Pennies are the worst. I stopped carrying those around about twenty years ago. I put them in an old (empty) half-gallon scotch bottle. I still have one or two sitting around (they make great door stops). The US Mint has finally stopped producing them earlier this year; after all, they cost over two cents each to produce, so it was a bit ridiculous. With the latest revival of inflation, the days of nickels and dimes will likely be over pretty soon. The efforts to promote dollar coins won’t ever come to fruition; coins will soon be a thing of the past; swept away by inflation, weight, and the seemingly inexorable tide of electronic money. So much for the old Westerns in which a grizzled cowboy would bite a coin to see if it was legit.
My favorite historical tidbit about coins has to do, of course, with Sir Isaac Newton. After the small matters of discovering gravity, clarifying optics, and (co-) inventing calculus, Newton went on to something really crucial. In the 1690s he was made Master of the Mint, in charge of English coinage. There he developed the idea of the ridges on the rim of the coin (most noticeable to us now on the US quarter) in order to complicate counterfeiting and make evident any snipping off of a little bit of the outer edge of a coin (flakes of silver could really add up).
People took coins seriously back then and had for hundreds of years. They were a convenient means of carrying easily useable and reasonably reliable value. Coins were first used in China about 3000 years ago and used in many Greek and SW Asian cultures for well over 2000 years. Coinage was a central part of what newly-constructed European states did in the early modern period. Even after paper money was developed (China in the 11C, Europe in the 13C), coins remained far more important until the 19C.
As evidenced by the continuing market for gold, what people decide is “valuable” is entirely a social/cultural phenomenon. Millennia of use have given coins a lot of weight (sorry) in this regard. The gradual shift to paper currency was attended by lots of arguments over whether a piece of paper with some words printed on it could be ever be worth anything. In theory, at least until the 19C (and later 20C in some cases), the theory was that the piece of paper was just a convenience since it represented an actual chunk of gold or silver sitting in Ft. Knox (or its equivalent location). Current currency foregoes that illusion. Money is now just our shared belief in the continued existence of our government (i.e., our society). Money is worth something merely because we all agree that it is worth something and the government has told us so. The money says: “In God We Trust;” but actually it’s more like “In Biden/Trump/Obama/Bush… We Trust.”
We used to rely on something tangible (bite-able?), then something nicely printed. Now we don’t even see money at all. Credit/debit cards and automatic billing/payment/deposit have made it so that we don’t really pay attention to money on a day-to-day basis. We check our bank balance as frequently as our economic situation requires. Now, electronic payments have made things even faster/easier/ more invisible: swipe/dip/tap and you’re done; no need for a paper receipt. Automatic payment plans cover much of our regular expenses. I get an email notification and make sure there’s enough in the bank account and I’m done. I might write about one check a month; and grumble when I do so. All the payment processors are rolling out facial recognition payments so you can merely look at the cashier and pay for your groceries. Except for the fraud and the fees, it’s all seamless. If (when?) the internet goes out, however, we will have to revert to scrip and a lot of ordinary commerce will grind to a halt.

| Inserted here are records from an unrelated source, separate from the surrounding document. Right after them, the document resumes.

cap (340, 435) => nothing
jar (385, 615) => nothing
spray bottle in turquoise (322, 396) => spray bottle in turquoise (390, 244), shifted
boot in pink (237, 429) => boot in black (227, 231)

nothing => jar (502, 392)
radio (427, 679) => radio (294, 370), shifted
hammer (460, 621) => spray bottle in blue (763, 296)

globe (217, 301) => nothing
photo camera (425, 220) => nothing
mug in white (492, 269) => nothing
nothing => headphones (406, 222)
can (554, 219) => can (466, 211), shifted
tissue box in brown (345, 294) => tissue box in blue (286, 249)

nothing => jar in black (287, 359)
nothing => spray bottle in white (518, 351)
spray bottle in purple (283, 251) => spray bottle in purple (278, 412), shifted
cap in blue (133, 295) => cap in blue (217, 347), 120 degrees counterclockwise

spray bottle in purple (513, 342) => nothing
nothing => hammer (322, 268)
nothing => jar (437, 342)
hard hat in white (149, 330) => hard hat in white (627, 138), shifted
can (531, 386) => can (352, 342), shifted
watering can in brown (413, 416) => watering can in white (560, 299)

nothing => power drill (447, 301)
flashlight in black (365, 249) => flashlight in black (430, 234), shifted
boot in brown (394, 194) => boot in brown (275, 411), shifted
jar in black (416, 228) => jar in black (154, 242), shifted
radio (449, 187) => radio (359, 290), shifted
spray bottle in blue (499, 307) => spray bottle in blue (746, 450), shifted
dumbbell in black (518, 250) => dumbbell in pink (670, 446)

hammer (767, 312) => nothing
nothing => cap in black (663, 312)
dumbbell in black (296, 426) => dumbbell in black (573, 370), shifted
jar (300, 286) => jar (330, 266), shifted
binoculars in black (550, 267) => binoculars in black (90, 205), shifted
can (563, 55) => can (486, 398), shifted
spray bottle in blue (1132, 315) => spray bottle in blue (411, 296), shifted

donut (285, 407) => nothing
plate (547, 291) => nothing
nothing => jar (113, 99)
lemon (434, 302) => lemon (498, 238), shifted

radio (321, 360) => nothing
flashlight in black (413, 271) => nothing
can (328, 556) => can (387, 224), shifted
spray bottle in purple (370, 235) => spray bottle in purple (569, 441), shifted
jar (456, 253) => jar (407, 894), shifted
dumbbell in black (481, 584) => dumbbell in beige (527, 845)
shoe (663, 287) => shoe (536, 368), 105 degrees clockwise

As a boy, I collected coins. I have stashed away somewhere, a pretty solid collection of pennies and quarters up through the 1970s. My brother collected nickels and dimes (my parent’s way of keeping us in friendly—if indirect—competition). My collection isn’t worth all that much, its retention is more a matter of storage inertia and a fear of finding out that all that youthful excitement didn’t produce any miraculous discoveries of value. I should probably bite the bullet (or the quarter) and take it to a coin store and get my few hundred bucks. Still, there is some (illusory?) remnant of value and solidity that keeps me attached to my collection.
Karl Marx, in describing modernity in the mid 19C, said “All that is solid, melts into air.” It’s nowhere more true than in the case of money. Gold and silver coins haven’t exactly melted, but have all but vanished. Even the copper-plated zinc slug that has passed for a penny for the past few decades is leaving us. Soon money will just be a wink at a waiter and electrons will do the rest.